DATA FOR PROCESSING -

==============================

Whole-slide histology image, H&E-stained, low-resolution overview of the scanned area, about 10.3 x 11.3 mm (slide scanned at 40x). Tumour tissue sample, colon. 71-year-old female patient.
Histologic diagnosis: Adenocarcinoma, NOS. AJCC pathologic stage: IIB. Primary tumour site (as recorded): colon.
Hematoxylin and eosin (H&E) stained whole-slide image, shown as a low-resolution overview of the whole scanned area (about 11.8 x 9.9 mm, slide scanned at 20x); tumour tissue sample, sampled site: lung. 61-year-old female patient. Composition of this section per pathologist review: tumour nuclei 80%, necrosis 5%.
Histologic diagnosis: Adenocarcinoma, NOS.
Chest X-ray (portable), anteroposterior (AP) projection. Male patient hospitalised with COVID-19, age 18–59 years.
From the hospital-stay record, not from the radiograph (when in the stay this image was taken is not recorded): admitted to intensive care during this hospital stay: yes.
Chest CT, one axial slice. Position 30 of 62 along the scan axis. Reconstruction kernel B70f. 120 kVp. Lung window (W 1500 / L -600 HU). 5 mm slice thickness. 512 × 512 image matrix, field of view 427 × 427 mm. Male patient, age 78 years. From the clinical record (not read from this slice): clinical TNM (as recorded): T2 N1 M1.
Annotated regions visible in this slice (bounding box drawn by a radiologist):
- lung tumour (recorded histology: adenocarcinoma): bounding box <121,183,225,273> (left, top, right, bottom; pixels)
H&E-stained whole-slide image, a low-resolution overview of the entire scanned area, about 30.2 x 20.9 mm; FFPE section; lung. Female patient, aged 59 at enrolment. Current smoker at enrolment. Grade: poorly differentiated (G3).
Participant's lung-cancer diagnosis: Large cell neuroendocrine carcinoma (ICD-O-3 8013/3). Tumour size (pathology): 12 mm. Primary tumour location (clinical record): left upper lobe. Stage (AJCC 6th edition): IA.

==============================

From the line containing "Annotated regions visible" through the final line of the listing above, retype every line exactly; leave out everything else.

RESPONSE FOR THIS EXERCISE -
Annotated regions visible in this slice (bounding box drawn by a radiologist):
- lung tumour (recorded histology: adenocarcinoma): bounding box <121,183,225,273> (left, top, right, bottom; pixels)
H&E-stained whole-slide image, a low-resolution overview of the entire scanned area, about 30.2 x 20.9 mm; FFPE section; lung. Female patient, aged 59 at enrolment. Current smoker at enrolment. Grade: poorly differentiated (G3).
Participant's lung-cancer diagnosis: Large cell neuroendocrine carcinoma (ICD-O-3 8013/3). Tumour size (pathology): 12 mm. Primary tumour location (clinical record): left upper lobe. Stage (AJCC 6th edition): IA.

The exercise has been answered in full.